■ Records shown ■
=-=-=
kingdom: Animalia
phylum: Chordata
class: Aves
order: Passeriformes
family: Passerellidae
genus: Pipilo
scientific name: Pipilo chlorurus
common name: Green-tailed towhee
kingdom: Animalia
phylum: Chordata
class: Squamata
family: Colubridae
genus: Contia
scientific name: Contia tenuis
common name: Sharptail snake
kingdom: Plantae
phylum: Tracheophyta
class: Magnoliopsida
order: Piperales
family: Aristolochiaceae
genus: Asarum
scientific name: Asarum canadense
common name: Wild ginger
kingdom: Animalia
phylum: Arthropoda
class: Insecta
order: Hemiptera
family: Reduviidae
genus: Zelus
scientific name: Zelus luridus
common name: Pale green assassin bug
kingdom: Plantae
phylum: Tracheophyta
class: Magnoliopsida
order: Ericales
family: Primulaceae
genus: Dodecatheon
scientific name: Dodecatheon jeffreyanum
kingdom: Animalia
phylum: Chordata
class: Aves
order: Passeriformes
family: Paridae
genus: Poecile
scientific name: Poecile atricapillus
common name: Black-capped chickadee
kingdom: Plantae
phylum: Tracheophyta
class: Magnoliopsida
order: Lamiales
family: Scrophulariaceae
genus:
=-=-=
■ What the task requires ■
Write out every line in the rows above word for word, keeping their order and wording unchanged.

■ Problem solution ■
kingdom: Animalia
phylum: Chordata
class: Aves
order: Passeriformes
family: Passerellidae
genus: Pipilo
scientific name: Pipilo chlorurus
common name: Green-tailed towhee
kingdom: Animalia
phylum: Chordata
class: Squamata
family: Colubridae
genus: Contia
scientific name: Contia tenuis
common name: Sharptail snake
kingdom: Plantae
phylum: Tracheophyta
class: Magnoliopsida
order: Piperales
family: Aristolochiaceae
genus: Asarum
scientific name: Asarum canadense
common name: Wild ginger
kingdom: Animalia
phylum: Arthropoda
class: Insecta
order: Hemiptera
family: Reduviidae
genus: Zelus
scientific name: Zelus luridus
common name: Pale green assassin bug
kingdom: Plantae
phylum: Tracheophyta
class: Magnoliopsida
order: Ericales
family: Primulaceae
genus: Dodecatheon
scientific name: Dodecatheon jeffreyanum
kingdom: Animalia
phylum: Chordata
class: Aves
order: Passeriformes
family: Paridae
genus: Poecile
scientific name: Poecile atricapillus
common name: Black-capped chickadee
kingdom: Plantae
phylum: Tracheophyta
class: Magnoliopsida
order: Lamiales
family: Scrophulariaceae
genus:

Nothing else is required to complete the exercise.